Although malaria control efforts yielded steady progress over the past decade, instability introduced by the COVID-19 pandemic has resulted in a resurgence of malaria incidence and mortality. The World Health Organization estimated that, there were 241 million cases of malaria resulting in 627,000 deaths in 2020 alone.

Vaccines continue to be pursued as an important component of the portfolio to overcome these staggering numbers. While impactful, first-generation efforts, such as RTS,S/AS01 (Mosquirix, GSK), provide only moderate (30-50%) protection which wanes within months.

“The search for improved vaccine strategies remains a priority,” said Col. Jason Regules, Biologics Research and Development Branch Director.

For more than three decades U.S. Army researchers have developed malaria vaccine candidates, testing their safety and ability to elicit protective immune responses against infection. The current FMP013 candidate primes vaccinated humans to produce antibodies against the circumsporozoite protein (CSP) of the malaria parasite Plasmodium falciparum.

“The vaccine design broadens the host immune response to epitopes that were not included in the RTS,S vaccine and targeting these additional susceptible epitopes on CSP could be key to an improved vaccine,” said Dr. Sheetij Dutta, Chief of the Structural Vaccinology Laboratory and inventor of the FMP013 antigen.

The vaccine also contains the adjuvant Army Liposome Formulation with QS-21, or ALFQ, which was developed at WRAIR by the Military HIV Research Program. “ALFQ displays promising immune-enhancing effects and is now being tested with vaccines against a number of infectious diseases,” said Dr. Gary Matyas, Chief of the Adjuvants and Formulation Section.

Preclinical studies demonstrated ALFQ to be safe and strongly potent as a vaccine adjuvant, supporting its use in this initial human trial.

“Both high and low dose of FMP013 antigen and the ALFQ adjuvant were found to be safe and well tolerated by adults,” said Maj. Jack Hutter, the clinical trial principal investigator. “Both groups exhibited robust humoral and cellular immunological responses and compared favorably with historical responses reported for RTS,S/AS01.”

Follow-on safety and efficacy test results in malaria-naïve adults are expected to be released by the end of the year.


About the Army-developed FMP013/ALFQ Vaccine
FMP013 antigen and ALFQ adjuvant are both patented products owned by the U.S. Army. The vaccine product development and clinical trials were funded jointly by the United States Agency for International Development Malaria Vaccine Development Program and the U.S. Military Infectious Diseases Research Program.
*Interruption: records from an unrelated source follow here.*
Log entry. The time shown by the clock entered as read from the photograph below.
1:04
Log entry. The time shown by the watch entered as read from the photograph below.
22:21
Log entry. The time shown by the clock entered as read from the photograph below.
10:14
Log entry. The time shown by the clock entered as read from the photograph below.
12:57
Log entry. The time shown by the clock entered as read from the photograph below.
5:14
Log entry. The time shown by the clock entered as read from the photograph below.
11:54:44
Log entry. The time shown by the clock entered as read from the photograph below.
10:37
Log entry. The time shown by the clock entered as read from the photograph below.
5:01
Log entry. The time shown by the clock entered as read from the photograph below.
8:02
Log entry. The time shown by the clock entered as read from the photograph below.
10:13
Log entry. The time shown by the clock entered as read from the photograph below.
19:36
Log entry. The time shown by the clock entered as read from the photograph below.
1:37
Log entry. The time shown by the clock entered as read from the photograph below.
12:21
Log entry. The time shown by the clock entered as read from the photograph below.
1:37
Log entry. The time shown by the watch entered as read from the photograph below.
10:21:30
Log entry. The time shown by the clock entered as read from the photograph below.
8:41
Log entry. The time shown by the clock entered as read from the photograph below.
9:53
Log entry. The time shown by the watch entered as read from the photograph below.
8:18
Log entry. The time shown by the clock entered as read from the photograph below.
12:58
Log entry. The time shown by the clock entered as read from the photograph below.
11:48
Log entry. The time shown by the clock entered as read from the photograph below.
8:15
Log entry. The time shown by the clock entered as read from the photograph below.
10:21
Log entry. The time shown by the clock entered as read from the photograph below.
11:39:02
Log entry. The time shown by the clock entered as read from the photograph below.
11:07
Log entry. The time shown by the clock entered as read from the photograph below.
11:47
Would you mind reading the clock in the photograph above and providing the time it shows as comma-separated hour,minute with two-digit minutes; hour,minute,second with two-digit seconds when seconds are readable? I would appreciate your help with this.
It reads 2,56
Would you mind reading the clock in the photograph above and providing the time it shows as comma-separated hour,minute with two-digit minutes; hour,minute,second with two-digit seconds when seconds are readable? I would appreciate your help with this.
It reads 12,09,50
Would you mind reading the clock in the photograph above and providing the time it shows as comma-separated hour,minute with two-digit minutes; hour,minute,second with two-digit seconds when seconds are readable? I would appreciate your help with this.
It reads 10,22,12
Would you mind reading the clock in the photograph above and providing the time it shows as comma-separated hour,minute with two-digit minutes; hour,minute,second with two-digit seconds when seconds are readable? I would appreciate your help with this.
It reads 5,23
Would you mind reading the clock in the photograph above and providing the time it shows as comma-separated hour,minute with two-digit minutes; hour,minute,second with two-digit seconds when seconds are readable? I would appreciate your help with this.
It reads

The Congressionally Directed Medical Research Programs Joint WarFighter grant partly funded the adjuvant development.

The Walter Reed Army Institute of Research (WRAIR), part of the U.S. Army Medical Research and Development Command, provides unique research capabilities and innovative medical solutions to a range of Force Health Protection and Readiness challenges currently facing U.S. Service Members, along with threats anticipated during future operations. WRAIR has been a leader in public health and medical countermeasures research for more than 129 years. An important part of the work has focused on vaccines against diseases such as malaria, HIV, infectious diarrhea, dengue, and SARS-CoV-2. The Biologics Research and Development Branch is an integrated translational capability spanning discovery science to clinical trials. Building off of a legacy in malaria vaccine development, their mission is to develop new vaccines and biologics in collaboration with global and U.S. government partners to address infections of military importance by maintaining robust, expert competency in basic and applied research areas in order to transition candidate products to advanced clinical testing.